You think you are great, because even last night you made my disciples run away. You are a fool, Shame. You are a despicable fool. That abandonment, that loneliness, this cross — these tools of yours — they are all my sacred suffering, and will save my disciples, not destroy them. You are a fool. Your filthy hands fulfill holy prophecy.
Farewell, Shame. It is finished.”
Let’s look to Jesus, the founder and perfecter of our faith, to break free from White Guilt. Let’s look to Jesus to receive the grace to pursue healthy repentance. We need to repent and not live in guilt about being white. We need to engage and use whatever standing or privilege we have in being white in our culture to pursue reconciliation and justice in our everyday lives. We don’t need white people to stop existing. We need people of all races to engage and work together.
If you’re experiencing conviction, be encouraged and assured because it may be evidence that you are truly God’s child…
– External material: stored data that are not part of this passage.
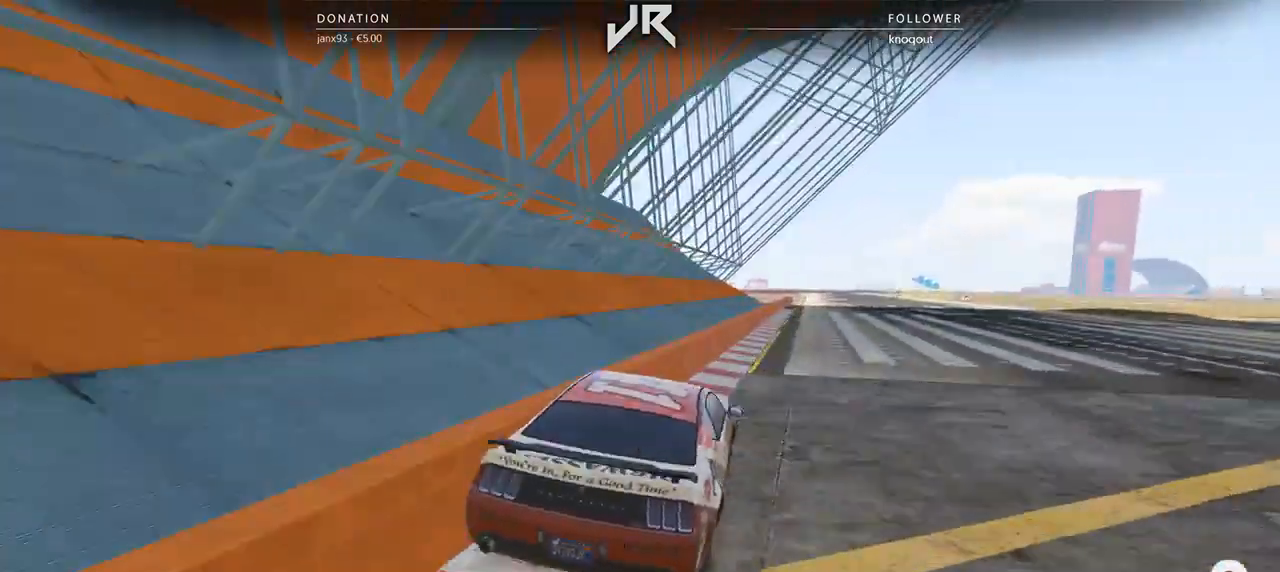
{"buttons": [], "left_stick": "center", "right_stick": "center", "events": []}
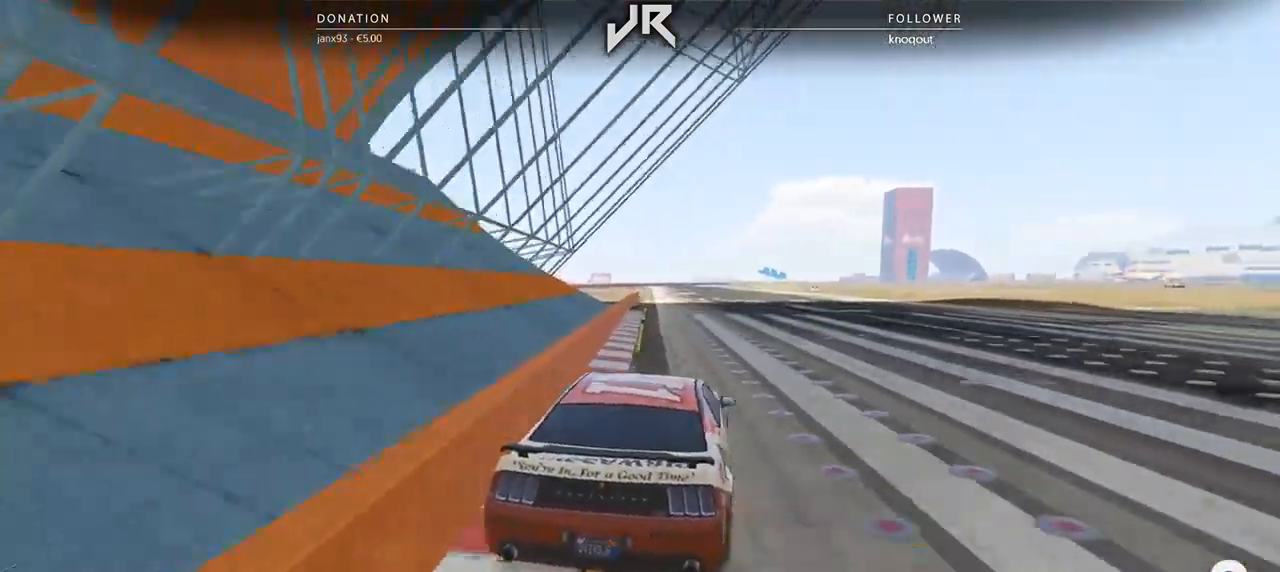
{"buttons": [], "left_stick": "center", "right_stick": "center", "events": [[83, "left_stick", "left"], [167, "left_stick", "center"], [312, "left_stick", "down-left"], [375, "left_stick", "center"]]}
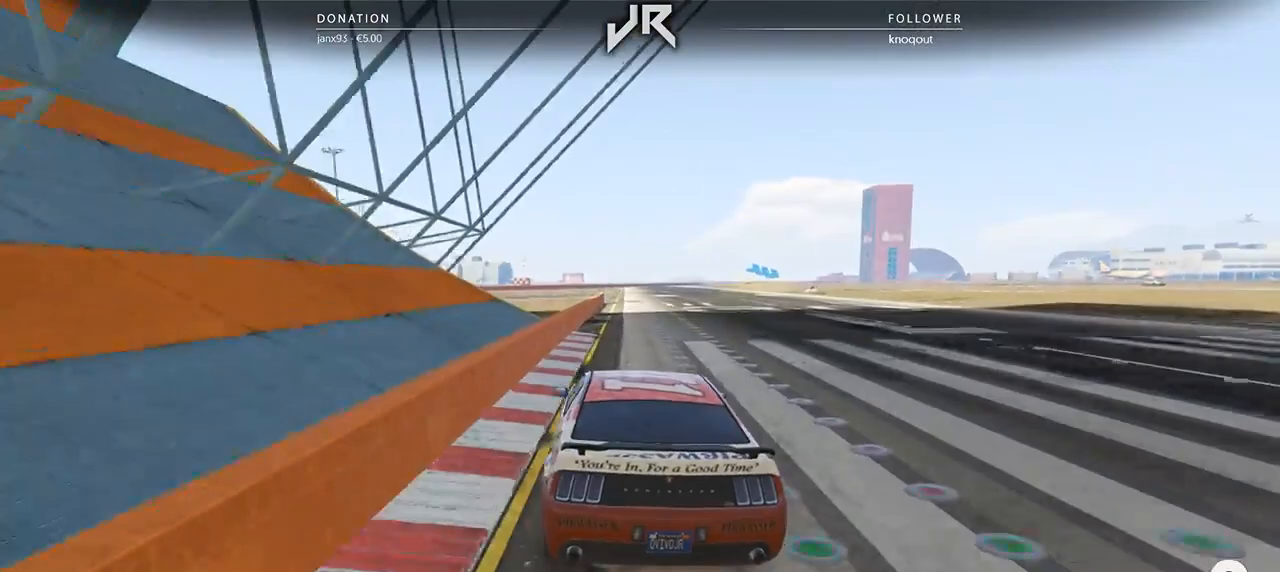
{"buttons": [], "left_stick": "center", "right_stick": "center", "events": [[375, "left_stick", "right"], [438, "left_stick", "center"]]}
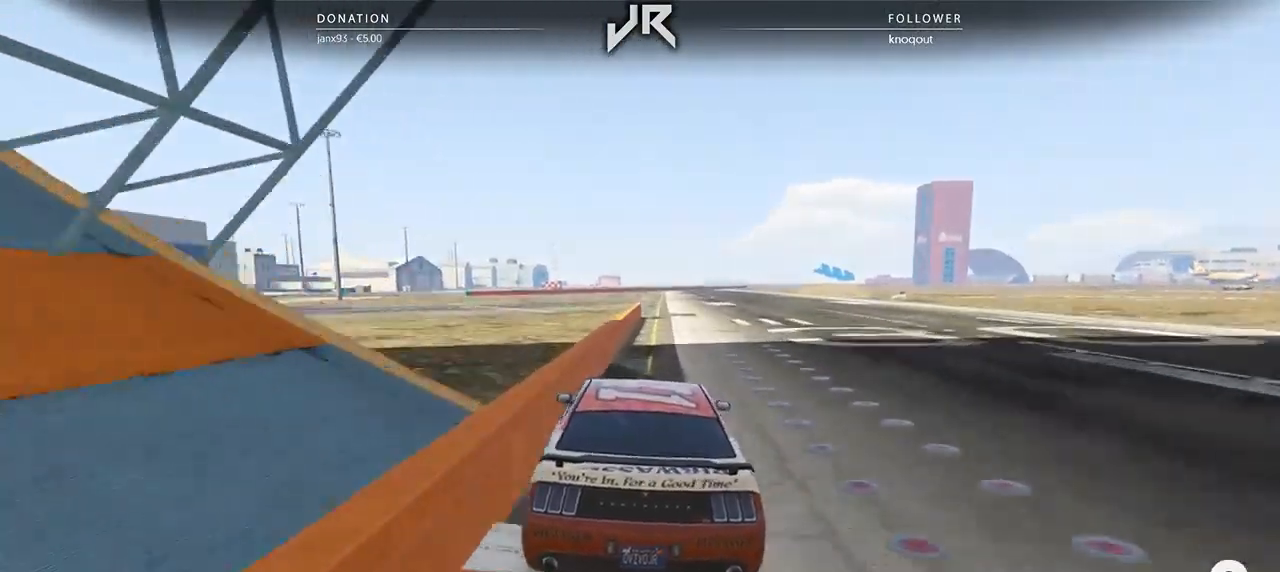
{"buttons": [], "left_stick": "right", "right_stick": "center", "events": [[458, "left_stick", "right"]]}
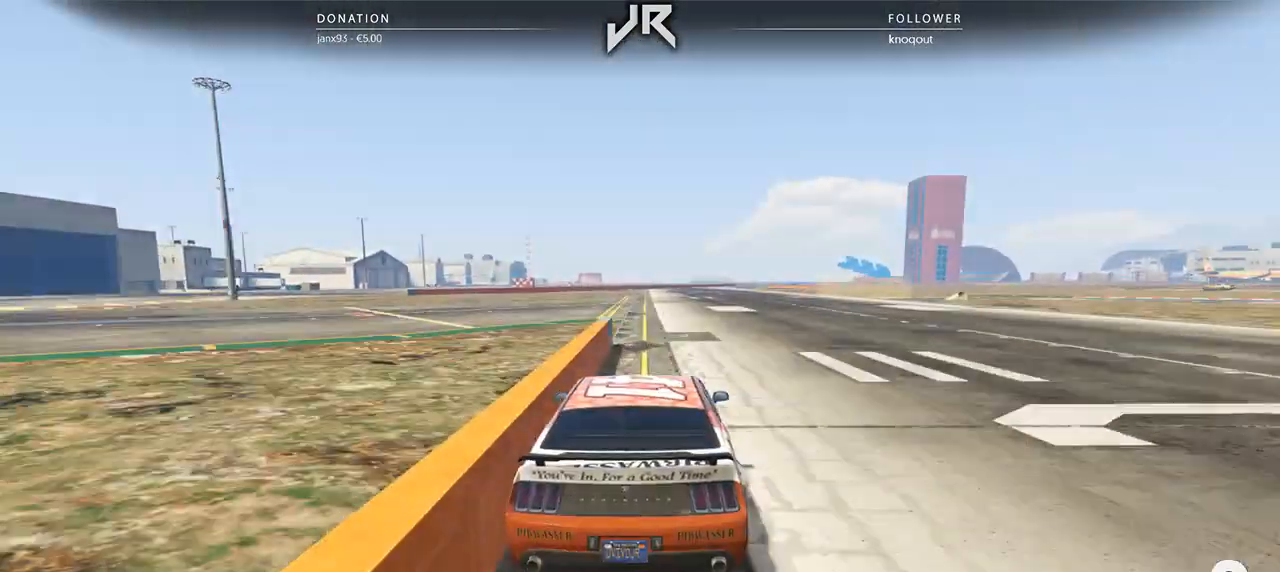
{"buttons": ["L2"], "left_stick": "right", "right_stick": "center", "events": [[62, "left_stick", "center"], [167, "left_stick", "right"], [292, "left_stick", "center"], [396, "left_stick", "right"], [458, "L2", "down"]]}
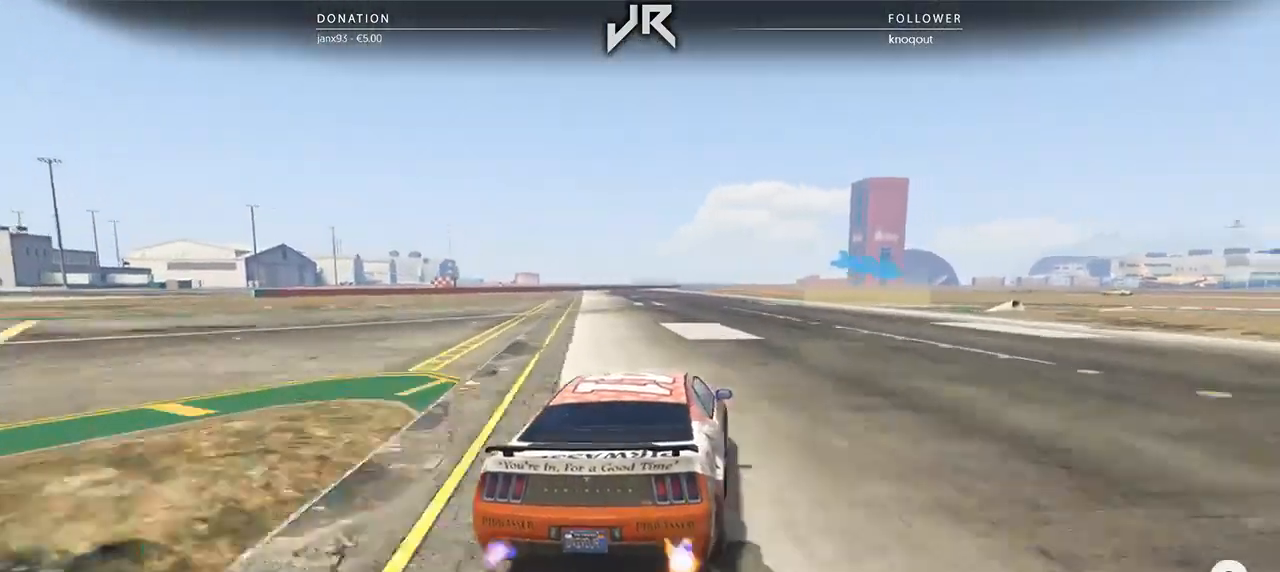
{"buttons": ["L2"], "left_stick": "right", "right_stick": "center", "events": [[62, "left_stick", "center"], [188, "left_stick", "right"], [354, "left_stick", "center"], [417, "left_stick", "right"]]}
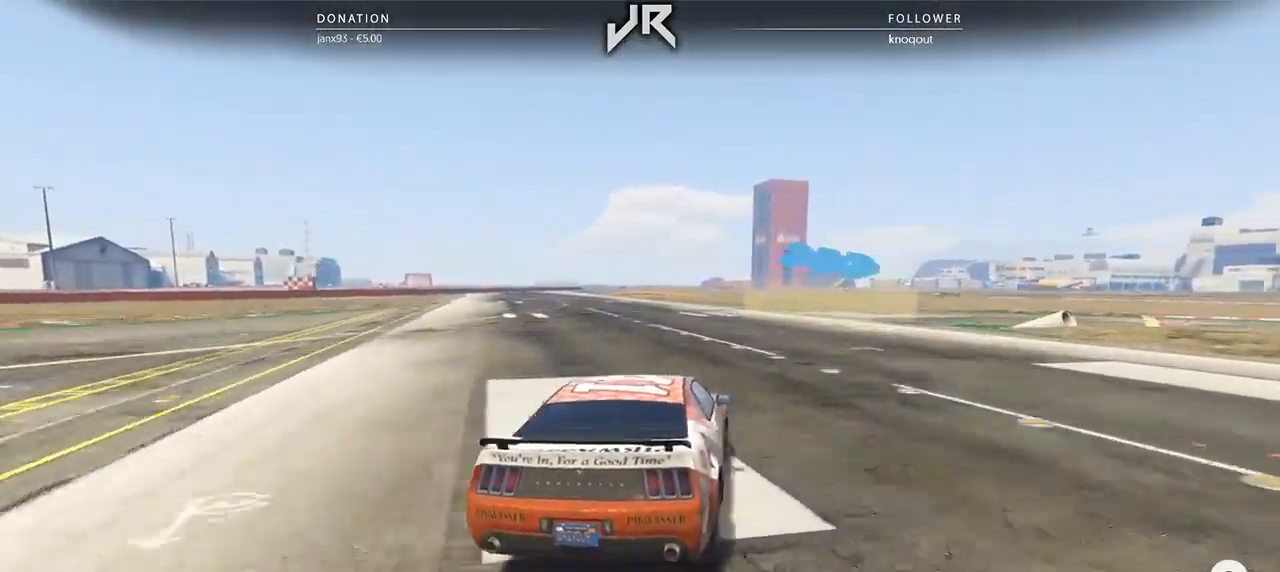
{"buttons": [], "left_stick": "right", "right_stick": "center", "events": [[208, "L2", "up"], [271, "left_stick", "center"], [312, "L2", "down"], [354, "left_stick", "right"], [438, "L2", "up"]]}
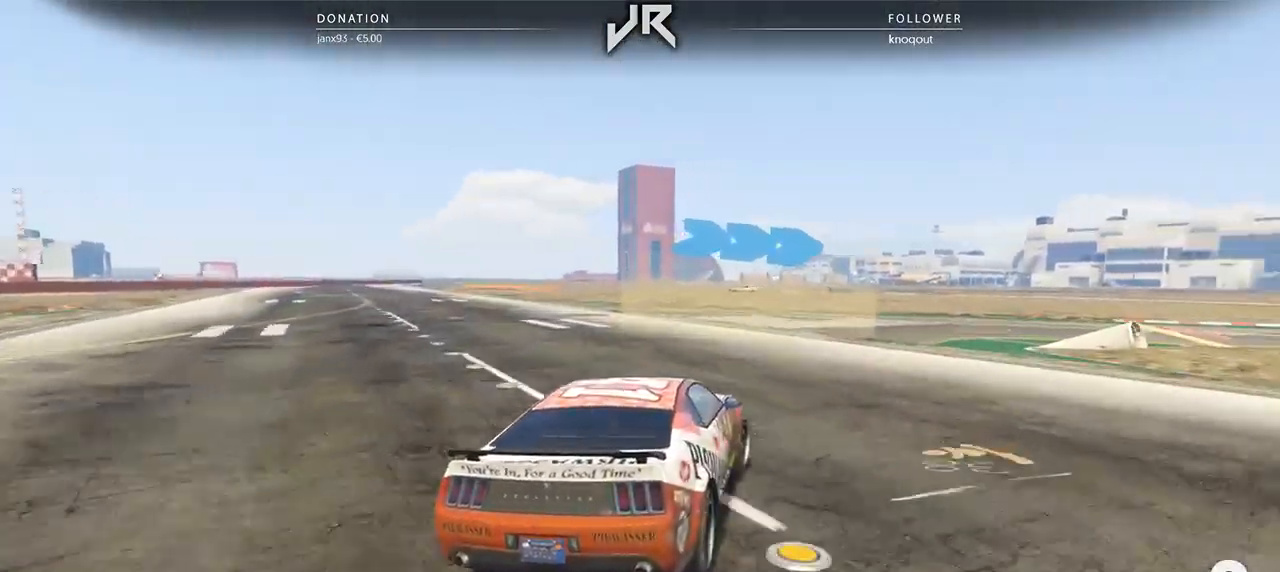
{"buttons": [], "left_stick": "right", "right_stick": "center", "events": [[312, "left_stick", "center"], [417, "left_stick", "right"]]}
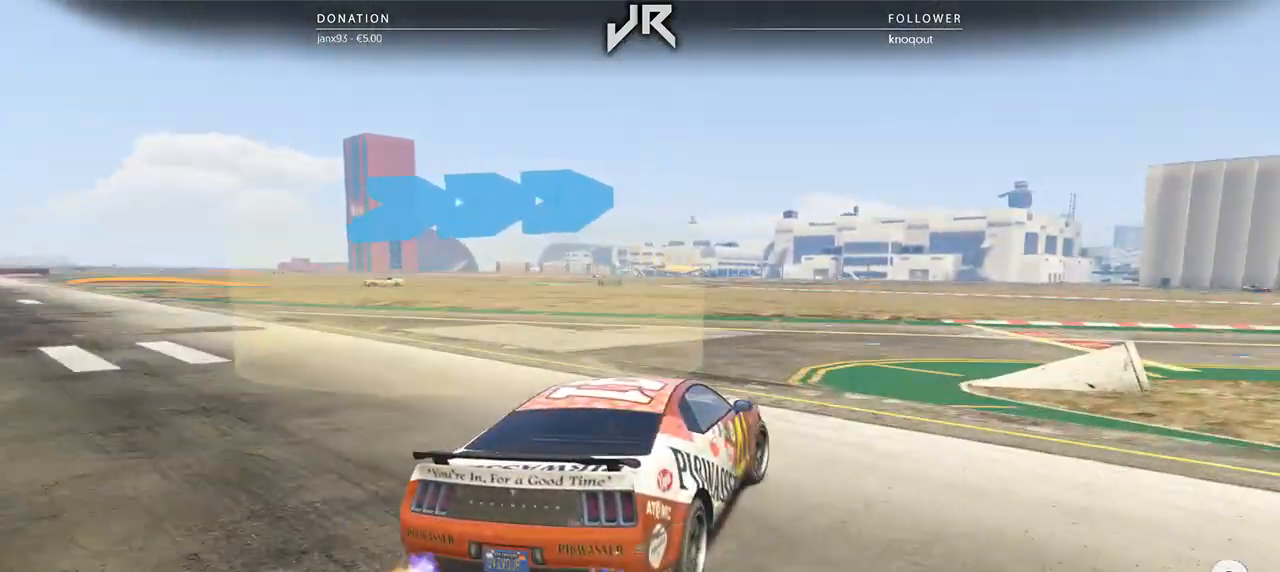
{"buttons": [], "left_stick": "center", "right_stick": "center", "events": [[208, "left_stick", "center"], [271, "left_stick", "right"], [479, "left_stick", "center"]]}
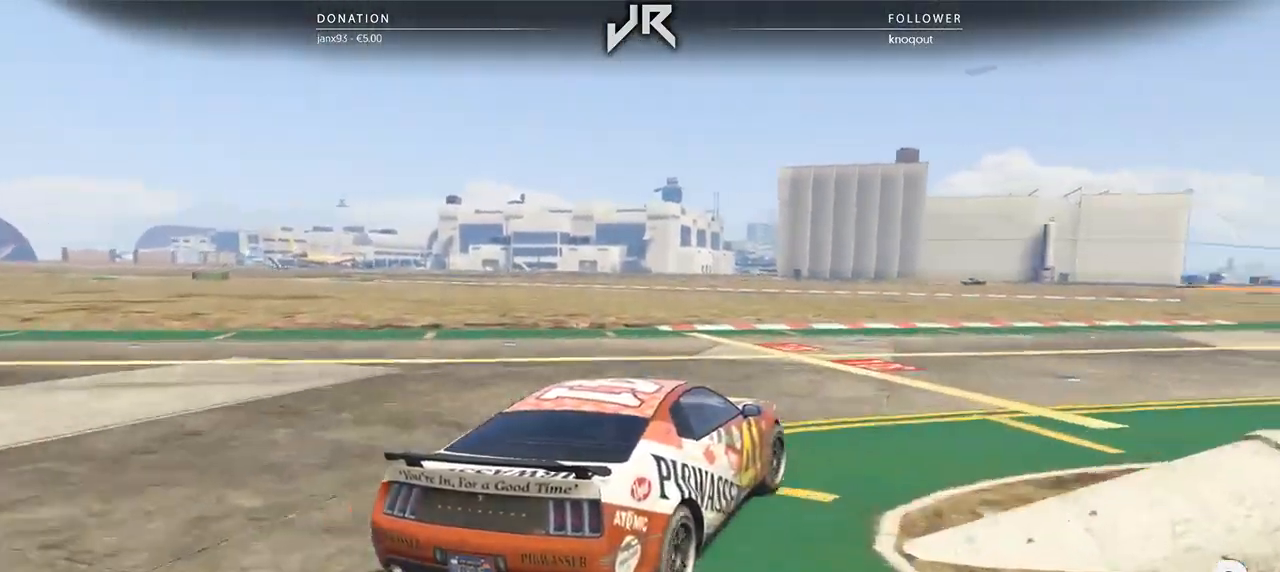
{"buttons": [], "left_stick": "right", "right_stick": "center", "events": [[125, "left_stick", "right"], [292, "left_stick", "center"], [396, "left_stick", "right"]]}
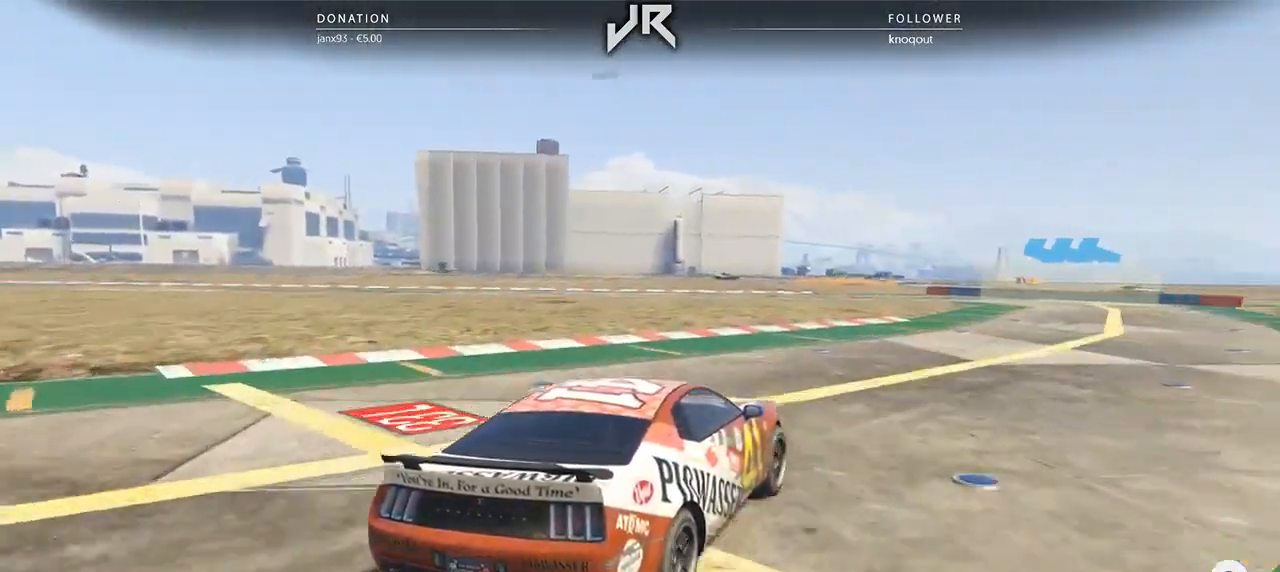
{"buttons": [], "left_stick": "right", "right_stick": "center", "events": [[167, "left_stick", "center"], [271, "left_stick", "right"], [354, "left_stick", "center"], [458, "left_stick", "right"]]}
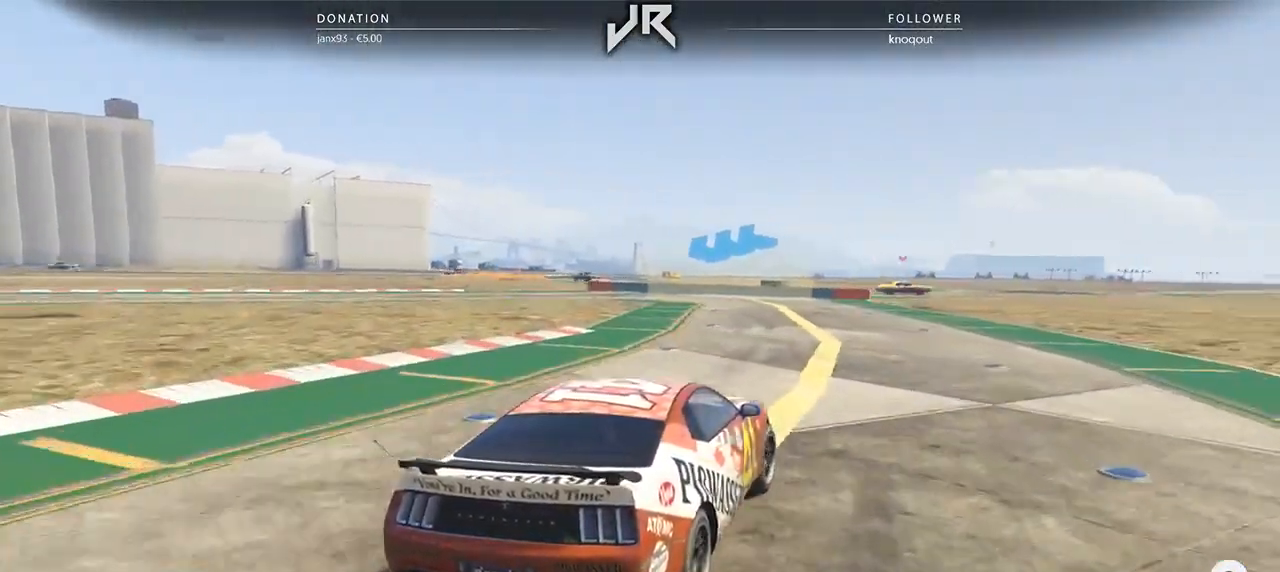
{"buttons": [], "left_stick": "center", "right_stick": "center", "events": [[62, "left_stick", "center"], [292, "left_stick", "left"], [479, "left_stick", "center"]]}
“Consider him who endured from sinners such hostility against himself, so that you may not grow weary or fainthearted. In your struggle against sin you have not yet resisted to the point of shedding your blood. And have you forgotten the exhortation that addresses you as sons?
“My son, do not regard lightly the discipline of the Lord,
nor be weary when reproved by him.
For the Lord disciplines the one he loves [emphasis added],
and chastises every son whom he receives.”
It is for discipline that you have to endure. God is treating you as sons. For what son is there whom his father does not discipline? If you are left without discipline, in which all have participated, then you are illegitimate children and not sons. Besides this, we have had earthly fathers who disciplined us and we respected them. Shall we not much more be subject to the Father of spirits and live? For they disciplined us for a short time as it seemed best to them, but he disciplines us for our good, that we may share his holiness. For the moment all discipline seems painful rather than pleasant, but later it yields the peaceful fruit of righteousness to those who have been trained by it.
Therefore lift your drooping hands and strengthen your weak knees, and make straight paths for your feet, so that what is lame may not be put out of joint but rather be healed. Strive for peace with everyone, and for the holiness without which no one will see the Lord. See to it that no one fails to obtain the grace of God; that no “root of bitterness” springs up and causes trouble, and by it many become defiled;
Therefore let us be grateful for receiving a kingdom that cannot be shaken, and thus let us offer to God acceptable worship, with reverence and awe, for our God is a consuming fire.”
God loves you and is pursuing your heart. Sanctification many times is painful, but it’s always for God’s glory and our good. Again, there is no condemnation for those in Christ. We have been set free from living in guilt, and when the Holy Spirit reveals our hearts, we are free to repent without shame having power over us anymore.